Directive: Format every line of the rows below as a single numbered list, skipping any blank lines.

Source material:
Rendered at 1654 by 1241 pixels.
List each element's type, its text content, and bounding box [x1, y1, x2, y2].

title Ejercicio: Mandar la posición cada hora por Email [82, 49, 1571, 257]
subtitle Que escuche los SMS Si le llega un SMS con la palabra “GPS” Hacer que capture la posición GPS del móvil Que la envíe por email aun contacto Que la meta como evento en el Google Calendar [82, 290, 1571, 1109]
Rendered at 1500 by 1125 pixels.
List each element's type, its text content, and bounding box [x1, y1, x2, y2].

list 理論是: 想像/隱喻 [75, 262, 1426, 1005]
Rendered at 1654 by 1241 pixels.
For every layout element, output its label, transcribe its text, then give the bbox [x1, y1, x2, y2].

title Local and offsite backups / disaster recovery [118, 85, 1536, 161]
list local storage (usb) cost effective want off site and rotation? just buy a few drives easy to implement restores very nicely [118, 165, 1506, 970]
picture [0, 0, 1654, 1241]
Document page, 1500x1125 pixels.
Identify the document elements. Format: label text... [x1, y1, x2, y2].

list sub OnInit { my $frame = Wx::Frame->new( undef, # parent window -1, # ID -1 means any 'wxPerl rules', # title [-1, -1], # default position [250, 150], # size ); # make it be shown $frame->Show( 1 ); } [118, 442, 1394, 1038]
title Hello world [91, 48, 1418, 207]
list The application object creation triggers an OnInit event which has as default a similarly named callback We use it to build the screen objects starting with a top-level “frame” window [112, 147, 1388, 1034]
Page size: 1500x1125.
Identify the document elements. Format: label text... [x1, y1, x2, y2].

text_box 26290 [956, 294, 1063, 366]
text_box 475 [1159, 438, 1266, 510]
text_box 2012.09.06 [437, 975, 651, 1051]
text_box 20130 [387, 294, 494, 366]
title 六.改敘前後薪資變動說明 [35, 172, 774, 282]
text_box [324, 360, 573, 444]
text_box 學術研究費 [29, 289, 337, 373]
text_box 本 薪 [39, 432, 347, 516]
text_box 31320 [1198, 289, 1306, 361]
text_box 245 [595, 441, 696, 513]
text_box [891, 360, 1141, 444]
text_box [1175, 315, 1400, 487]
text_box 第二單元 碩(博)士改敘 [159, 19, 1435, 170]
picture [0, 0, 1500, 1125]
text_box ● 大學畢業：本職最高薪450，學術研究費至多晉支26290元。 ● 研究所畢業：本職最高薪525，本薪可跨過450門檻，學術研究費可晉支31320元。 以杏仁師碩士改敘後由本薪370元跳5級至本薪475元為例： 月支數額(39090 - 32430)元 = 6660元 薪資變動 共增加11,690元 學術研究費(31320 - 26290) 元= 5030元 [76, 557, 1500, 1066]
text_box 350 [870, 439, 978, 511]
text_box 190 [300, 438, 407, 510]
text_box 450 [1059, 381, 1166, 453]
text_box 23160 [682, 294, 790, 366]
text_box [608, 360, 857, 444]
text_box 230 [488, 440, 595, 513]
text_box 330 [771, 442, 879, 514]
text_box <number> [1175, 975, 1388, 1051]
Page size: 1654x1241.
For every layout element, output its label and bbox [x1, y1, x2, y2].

Full answer:
1. Rendered at 1654 by 1241 pixels.
2. List each element's type, its text content, and bounding box [x1, y1, x2, y2].
3. title Ejercicio: Mandar la posición cada hora por Email [82, 49, 1571, 257]
4. subtitle Que escuche los SMS Si le llega un SMS con la palabra “GPS” Hacer que capture la posición GPS del móvil Que la envíe por email aun contacto Que la meta como evento en el Google Calendar [82, 290, 1571, 1109]
5. Rendered at 1500 by 1125 pixels.
6. List each element's type, its text content, and bounding box [x1, y1, x2, y2].
7. list 理論是: 想像/隱喻 [75, 262, 1426, 1005]
8. Rendered at 1654 by 1241 pixels.
9. For every layout element, output its label, transcribe its text, then give the bbox [x1, y1, x2, y2].
10. title Local and offsite backups / disaster recovery [118, 85, 1536, 161]
11. list local storage (usb) cost effective want off site and rotation? just buy a few drives easy to implement restores very nicely [118, 165, 1506, 970]
12. picture [0, 0, 1654, 1241]
13. Document page, 1500x1125 pixels.
14. Identify the document elements. Format: label text... [x1, y1, x2, y2].
15. list sub OnInit { my $frame = Wx::Frame->new( undef, # parent window -1, # ID -1 means any 'wxPerl rules', # title [-1, -1], # default position [250, 150], # size ); # make it be shown $frame->Show( 1 ); } [118, 442, 1394, 1038]
16. title Hello world [91, 48, 1418, 207]
17. list The application object creation triggers an OnInit event which has as default a similarly named callback We use it to build the screen objects starting with a top-level “frame” window [112, 147, 1388, 1034]
18. Page size: 1500x1125.
19. Identify the document elements. Format: label text... [x1, y1, x2, y2].
20. text_box 26290 [956, 294, 1063, 366]
21. text_box 475 [1159, 438, 1266, 510]
22. text_box 2012.09.06 [437, 975, 651, 1051]
23. text_box 20130 [387, 294, 494, 366]
24. title 六.改敘前後薪資變動說明 [35, 172, 774, 282]
25. text_box [324, 360, 573, 444]
26. text_box 學術研究費 [29, 289, 337, 373]
27. text_box 本 薪 [39, 432, 347, 516]
28. text_box 31320 [1198, 289, 1306, 361]
29. text_box 245 [595, 441, 696, 513]
30. text_box [891, 360, 1141, 444]
31. text_box [1175, 315, 1400, 487]
32. text_box 第二單元 碩(博)士改敘 [159, 19, 1435, 170]
33. picture [0, 0, 1500, 1125]
34. text_box ● 大學畢業：本職最高薪450，學術研究費至多晉支26290元。 ● 研究所畢業：本職最高薪525，本薪可跨過450門檻，學術研究費可晉支31320元。 以杏仁師碩士改敘後由本薪370元跳5級至本薪475元為例： 月支數額(39090 - 32430)元 = 6660元 薪資變動 共增加11,690元 學術研究費(31320 - 26290) 元= 5030元 [76, 557, 1500, 1066]
35. text_box 350 [870, 439, 978, 511]
36. text_box 190 [300, 438, 407, 510]
37. text_box 450 [1059, 381, 1166, 453]
38. text_box 23160 [682, 294, 790, 366]
39. text_box [608, 360, 857, 444]
40. text_box 230 [488, 440, 595, 513]
41. text_box 330 [771, 442, 879, 514]
42. text_box <number> [1175, 975, 1388, 1051]
43. Page size: 1654x1241.
44. For every layout element, output its label and bbox [x1, y1, x2, y2].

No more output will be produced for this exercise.